Greenplum Database relies on even distribution of data across segments.

In an MPP shared nothing environment, overall response time for a query is measured by the completion time for all segments. The system is only as fast as the slowest segment. If the data is skewed, segments with more data will take more time to complete, so every segment must have an approximately equal number of rows and perform approximately the same amount of processing. Poor performance and out of memory conditions may result if one segment has significantly more data to process than other segments.

Optimal distributions are critical when joining large tables together. To perform a join, matching rows must be located together on the same segment. If data is not distributed on the same join column, the rows needed from one of the tables are dynamically redistributed to the other segments. In some cases a broadcast motion, in which each segment sends its individual rows to all other segments, is performed rather than a redistribution motion, where each segment rehashes the data and sends the rows to the appropriate segments according to the hash key.

Parent topic: Greenplum Database Administrator Guide

Local (Co-located) Joins

Using a hash distribution that evenly distributes table rows across all segments and results in local joins can provide substantial performance gains. When joined rows are on the same segment, much of the processing can be accomplished within the segment instance. These are called local or co-located joins. Local joins minimize data movement; each segment operates independently of the other segments, without network traffic or communications between segments.

To achieve local joins for large tables commonly joined together, distribute the tables on the same column. Local joins require that both sides of a join be distributed on the same columns (and in the same order) and that all columns in the distribution clause are used when joining tables. The distribution columns must also be the same data type—although some values with different data types may appear to have the same representation, they are stored differently and hash to different values, so they are stored on different segments.

Data Skew

Data skew may be caused by uneven data distribution due to the wrong choice of distribution keys or single tuple table insert or copy operations. Present at the table level, data skew, is often the root cause of poor query performance and out of memory conditions. Skewed data affects scan (read) performance, but it also affects all other query execution operations, for instance, joins and group by operations.

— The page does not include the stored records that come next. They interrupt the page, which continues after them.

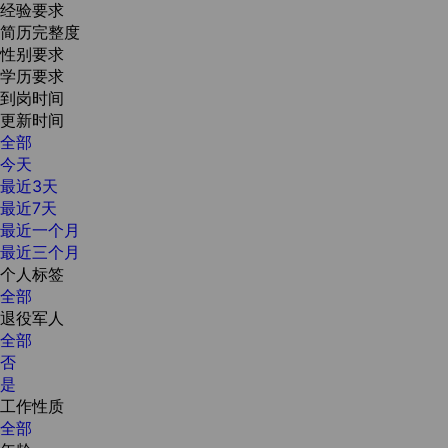
经验要求
简历完整度
性别要求
学历要求
到岗时间
更新时间
全部
今天
最近3天
最近7天
最近一个月
最近三个月
个人标签
全部
退役军人
全部
否
是
工作性质
全部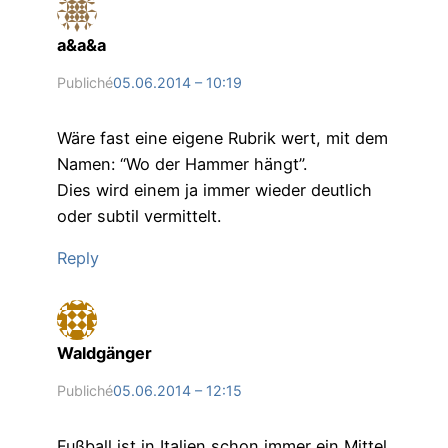
a&a&a
Publiché
05.06.2014 – 10:19
Wäre fast eine eigene Rubrik wert, mit dem
Namen: “Wo der Hammer hängt”.
Dies wird einem ja immer wieder deutlich
oder subtil vermittelt.
Reply
Waldgänger
Publiché
05.06.2014 – 12:15
Fußball ist in Italien schon immer ein Mittel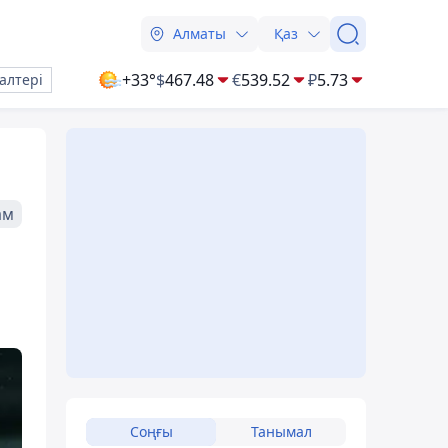
Алматы
Қаз
+33°
$
467.48
€
539.52
₽
5.73
алтері
ам
Соңғы
Танымал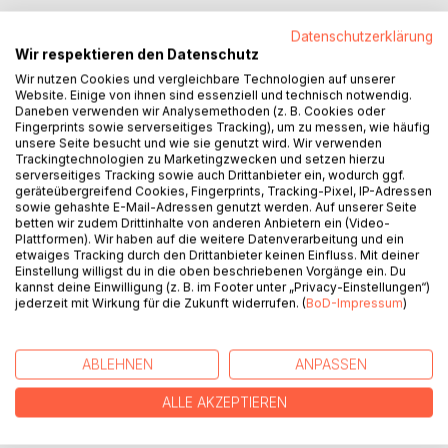
Datenschutzerklärung
Wir respektieren den Datenschutz
BESCHREIBUNG
Wir nutzen Cookies und vergleichbare Technologien auf unserer
Website. Einige von ihnen sind essenziell und technisch notwendig.
Daneben verwenden wir Analysemethoden (z. B. Cookies oder
Fingerprints sowie serverseitiges Tracking), um zu messen, wie häufig
Es wurde eine kurze und streng systematische Auflistung
unsere Seite besucht und wie sie genutzt wird. Wir verwenden
der wichtigsten politischen und kirchlichen Ereignisse über
Trackingtechnologien zu Marketingzwecken und setzen hierzu
serverseitiges Tracking sowie auch Drittanbieter ein, wodurch ggf.
den Zeitraum von 1945 bis 1990 erstellt, um gerade für
geräteübergreifend Cookies, Fingerprints, Tracking-Pixel, IP-Adressen
Studierende und Lehrende eine einfache Hilfe zu bieten,
sowie gehashte E-Mail-Adressen genutzt werden. Auf unserer Seite
die Entwicklung einer Kirche im Sozialismus zu verstehen.
betten wir zudem Drittinhalte von anderen Anbietern ein (Video-
Plattformen). Wir haben auf die weitere Datenverarbeitung und ein
etwaiges Tracking durch den Drittanbieter keinen Einfluss. Mit deiner
Mit den umfangreichen Anmerkungen und Hinweisen
Einstellung willigst du in die oben beschriebenen Vorgänge ein. Du
genügt die hier vorliegende unveränderte erste Ausgabe
kannst deine Einwilligung (z. B. im Footer unter „Privacy-Einstellungen“)
jederzeit mit Wirkung für die Zukunft widerrufen. (
BoD-Impressum
)
von 1990 auch weitergehenden Ansprüchen und ist nun,
was der Wunsch vieler Rezipienten war, mit der Aufnahme
als Publikation in der Deutschen Nationalbibliografie, für
ABLEHNEN
ANPASSEN
wissenschaftliche Arbeiten besser rezitierbar.
ALLE AKZEPTIEREN
AUTOR/IN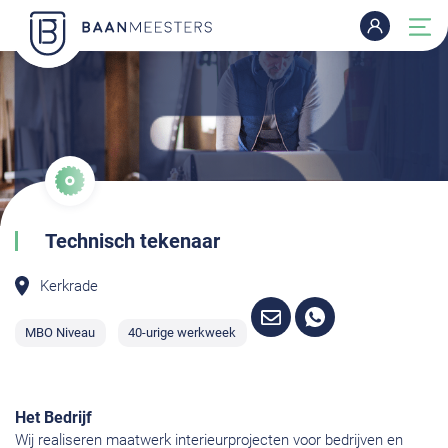
Technisch tekenaar
Kerkrade
MBO Niveau
40-urige werkweek
Het Bedrijf
Wij realiseren maatwerk interieurprojecten voor bedrijven en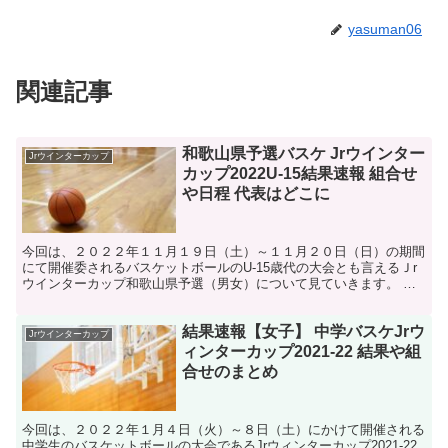
yasuman06
関連記事
和歌山県予選バスケ Jrウインター
Jrウインターカップ
カップ2022U-15結果速報 組合せ
や日程 代表はどこに
今回は、２０２２年１１月１９日（土）～１１月２０日（日）の期間
にて開催委されるバスケットボールのU-15歳代の大会とも言えるＪr
ウインターカップ和歌山県予選（男女）について見ていきます。 今
回で第3回目となるＪｒウインターカップ、全国大会出...
結果速報【女子】 中学バスケJrウ
Jrウインターカップ
ィンターカップ2021-22 結果や組
合せのまとめ
今回は、２０２２年１月４日（火）～８日（土）にかけて開催される
中学生のバスケットボールの大会であるJrウィンターカップ2021-22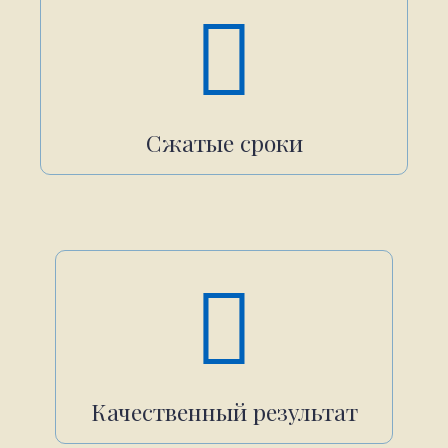
Сжатые сроки
Качественный результат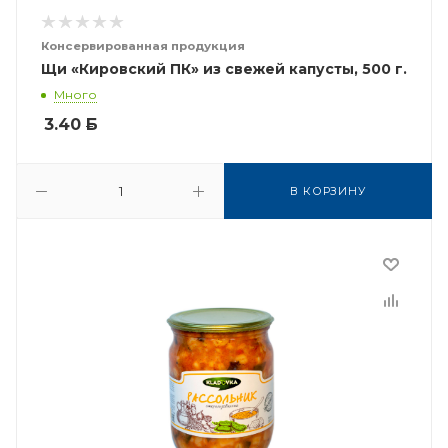
Консервированная продукция
Щи «Кировский ПК» из свежей капусты, 500 г.
Много
3.40
Б
В КОРЗИНУ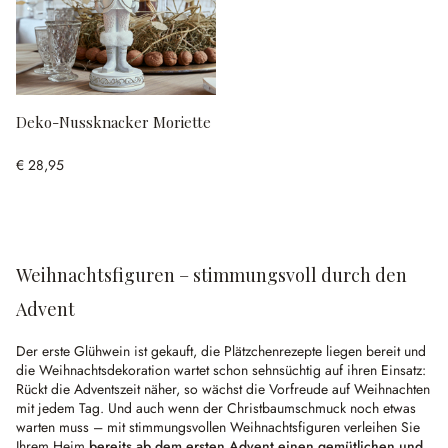
Deko-Nussknacker Moriette
€ 28,95
Weihnachtsfiguren – stimmungsvoll durch den
Advent
Der erste Glühwein ist gekauft, die Plätzchenrezepte liegen bereit und
die Weihnachtsdekoration wartet schon sehnsüchtig auf ihren Einsatz:
Rückt die Adventszeit näher, so wächst die Vorfreude auf Weihnachten
mit jedem Tag. Und auch wenn der Christbaumschmuck noch etwas
warten muss – mit stimmungsvollen Weihnachtsfiguren verleihen Sie
Ihrem Heim
bereits ab dem ersten Advent einen gemütlichen und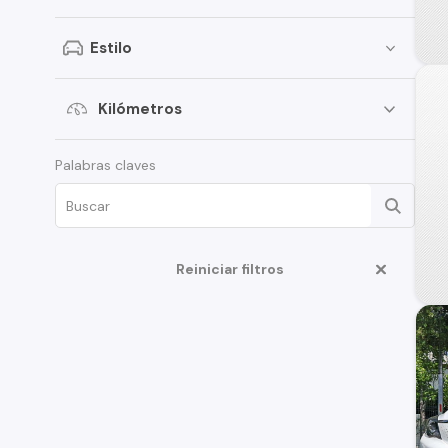
Volkswagen
Estilo
SsangYong
Renault
Kilómetros
Citroen
Palabras claves
Chery
Subaru
Great Wall
Reiniciar filtros
Jeep
MG
Jac
Changan
Mercedes Benz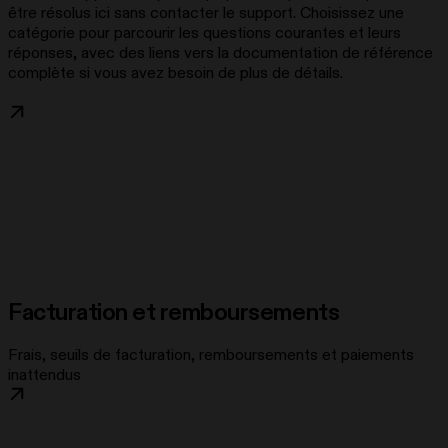
être résolus ici sans contacter le support. Choisissez une
catégorie pour parcourir les questions courantes et leurs
réponses, avec des liens vers la documentation de référence
complète si vous avez besoin de plus de détails.
Facturation et remboursements
Frais, seuils de facturation, remboursements et paiements
inattendus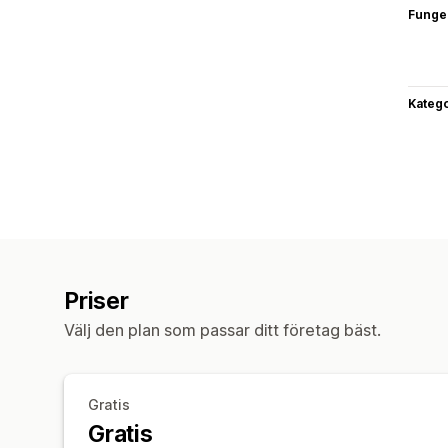
Funge
Katego
Priser
Välj den plan som passar ditt företag bäst.
Gratis
Gratis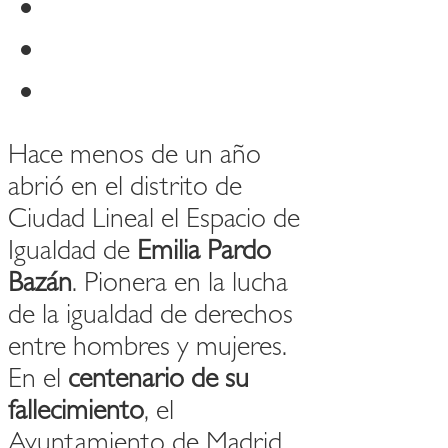
Hace menos de un año
abrió en el distrito de
Ciudad Lineal el Espacio de
Igualdad de
Emilia Pardo
Bazán
. Pionera en la lucha
de la igualdad de derechos
entre hombres y mujeres.
En el
centenario de su
fallecimiento
, el
Ayuntamiento de Madrid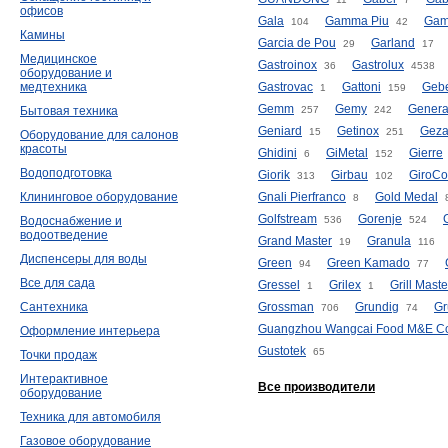
офисов
Gala
Gamma Piu
Gam
104
42
Камины
Garcia de Pou
Garland
29
17
Медицинское
Gastroinox
Gastrolux
36
4538
оборудование и
медтехника
Gastrovac
Gattoni
Gebe
1
159
Gemm
Gemy
Genera
Бытовая техника
257
242
Geniard
Getinox
Geza
15
251
Оборудование для салонов
красоты
Ghidini
GiMetal
Gierre
6
152
Водоподготовка
Giorik
Girbau
GiroCo
313
102
Клининговое оборудование
Gnali Pierfranco
Gold Medal
8
Golfstream
Gorenje
Водоснабжение и
536
524
водоотведение
Grand Master
Granula
19
116
Диспенсеры для воды
Green
Green Kamado
94
77
Все для сада
Gressel
Grilex
Grill Maste
1
1
Сантехника
Grossman
Grundig
Gr
706
74
Guangzhou Wangcai Food M&E C
Оформление интерьера
Gustotek
65
Точки продаж
Интерактивное
Все производители
оборудование
Техника для автомобиля
Газовое оборудование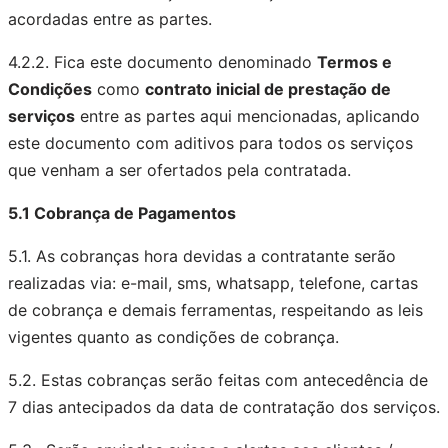
acordadas entre as partes.
4.2.2. Fica este documento denominado
Termos e
Condições
como
contrato inicial de prestação de
serviços
entre as partes aqui mencionadas, aplicando
este documento com aditivos para todos os serviços
que venham a ser ofertados pela contratada.
5.1 Cobrança de Pagamentos
5.1. As cobranças hora devidas a contratante serão
realizadas via: e-mail, sms, whatsapp, telefone, cartas
de cobrança e demais ferramentas, respeitando as leis
vigentes quanto as condições de cobrança.
5.2. Estas cobranças serão feitas com antecedência de
7 dias antecipados da data de contratação dos serviços.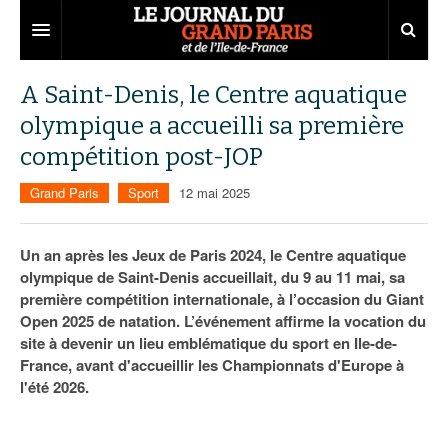
Grand Paris
A Saint-Denis, le Centre aquatique
olympique a accueilli sa première
Territoires
compétition post-JOP
Entreprises
Aménagement
Grand Paris
Sport
12 mai 2025
Départements
Collectivités
Développement économique
Carnet
Institutions
Emploi
75
Un an après les Jeux de Paris 2024, le Centre aquatique
olympique de Saint-Denis accueillait, du 9 au 11 mai, sa
Les Assises du Grand Paris
Services urbains
Attractivité
77
Nominations
première compétition internationale, à l’occasion du Giant
Open 2025 de natation. L’événement affirme la vocation du
Le podcast
Innovation
78
Portraits
Éditions précédentes
site à devenir un lieu emblématique du sport en Ile-de-
France, avant d'accueillir les Championnats d'Europe à
Transport
91
Agenda
Ecouter les épisodes
l'été 2026.
Marchés publics
92
Lire les résumés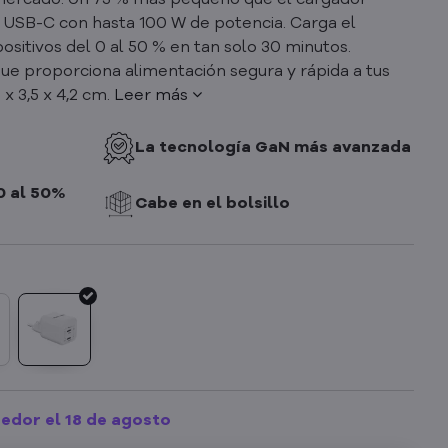
ercado. Un 73 % más pequeño que el cargador
s USB-C con hasta 100 W de potencia. Carga el
sitivos del 0 al 50 % en tan solo 30 minutos.
ue proporciona alimentación segura y rápida a tus
 x 3,5 x 4,2 cm.
Leer más
La tecnología GaN más avanzada
0 al 50%
Cabe en el bolsillo
edor el 18 de agosto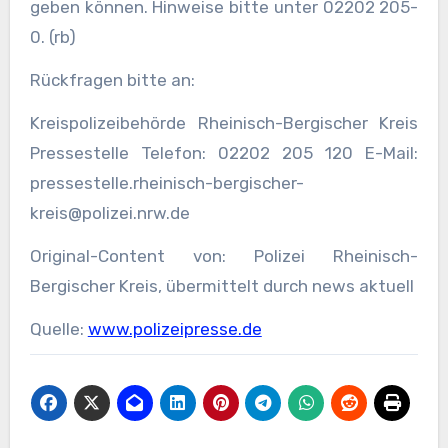
geben können. Hinweise bitte unter 02202 205-
0. (rb)
Rückfragen bitte an:
Kreispolizeibehörde Rheinisch-Bergischer Kreis
Pressestelle Telefon: 02202 205 120 E-Mail:
pressestelle.rheinisch-bergischer-
kreis@polizei.nrw.de
Original-Content von: Polizei Rheinisch-
Bergischer Kreis, übermittelt durch news aktuell
Quelle:
www.polizeipresse.de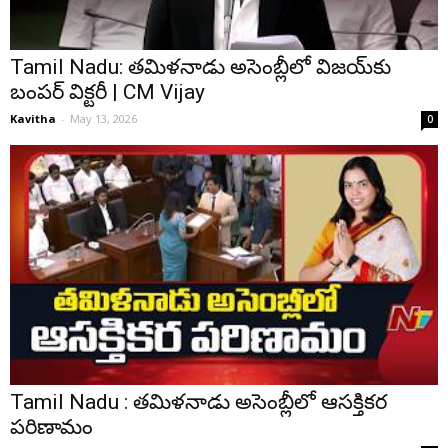
Tamil Nadu: తమిళనాడు అసెంబ్లీలో విజయ్⁪కు
బంపర్ విక్టరీ | CM Vijay
Kavitha
-
May 13, 2026
0
Tamil Nadu : తమిళనాడు అసెంబ్లీలో ఆసక్తికర
పరిణామం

It is very important to validate distributions to ensure that data is evenly distributed after the initial load. It is equally important to continue to validate distributions after incremental loads.

The following query shows the number of rows per segment as well as the variance from the minimum and maximum numbers of rows:

SELECT 'Example Table' AS "Table Name", 
    max(c) AS "Max Seg Rows", min(c) AS "Min Seg Rows", 
    (max(c)-min(c))*100.0/max(c) AS "Percentage Difference Between Max & Min" 
FROM (SELECT count(*) c, gp_segment_id FROM facts GROUP BY 2) AS a;

The gp_toolkit schema has two views that you can use to check for skew.

  • The gp_toolkit.gp_skew_coefficients view shows data distribution skew by calculating the coefficient of variation (CV) for the data stored on each segment. The skccoeff column shows the coefficient of variation (CV), which is calculated as the standard deviation divided by the average. It takes into account both the average and variability around the average of a data series. The lower the value, the better. Higher values indicate greater data skew.
  • The gp_toolkit.gp_skew_idle_fractions view shows data distribution skew by calculating the percentage of the system that is idle during a table scan, which is an indicator of computational skew. The siffraction column shows the percentage of the system that is idle during a table scan. This is an indicator of uneven data distribution or query processing skew. For example, a value of 0.1 indicates 10% skew, a value of 0.5 indicates 50% skew, and so on. Tables that have more than10% skew should have their distribution policies evaluated.

Considerations for Replicated Tables

When you create a replicated table (with the CREATE TABLE clause DISTRIBUTED REPLICATED), Greenplum Database distributes every table row to every segment instance. Replicated table data is evenly distributed because every segment has the same rows. A query that uses the gp_segment_id system column on a replicated table to verify evenly distributed data, will fail because Greenplum Database does not allow queries to reference replicated tables' system columns.

Processing Skew

Processing skew results when a disproportionate amount of data flows to, and is processed by, one or a few segments. It is often the culprit behind Greenplum Database performance and stability issues. It can happen with operations such join, sort, aggregation, and various OLAP operations. Processing skew happens in flight while a query is running and is not as easy to detect as data skew.

If single segments are failing, that is, not all segments on a host, it may be a processing skew issue. Identifying processing skew is currently a manual process. First look for spill files. If there is skew, but not enough to cause spill, it will not become a performance issue. If you determine skew exists, then find the query responsible for the skew.

The remedy for processing skew in almost all cases is to rewrite the query. Creating temporary tables can eliminate skew. Temporary tables can be randomly distributed to force a two-stage aggregation.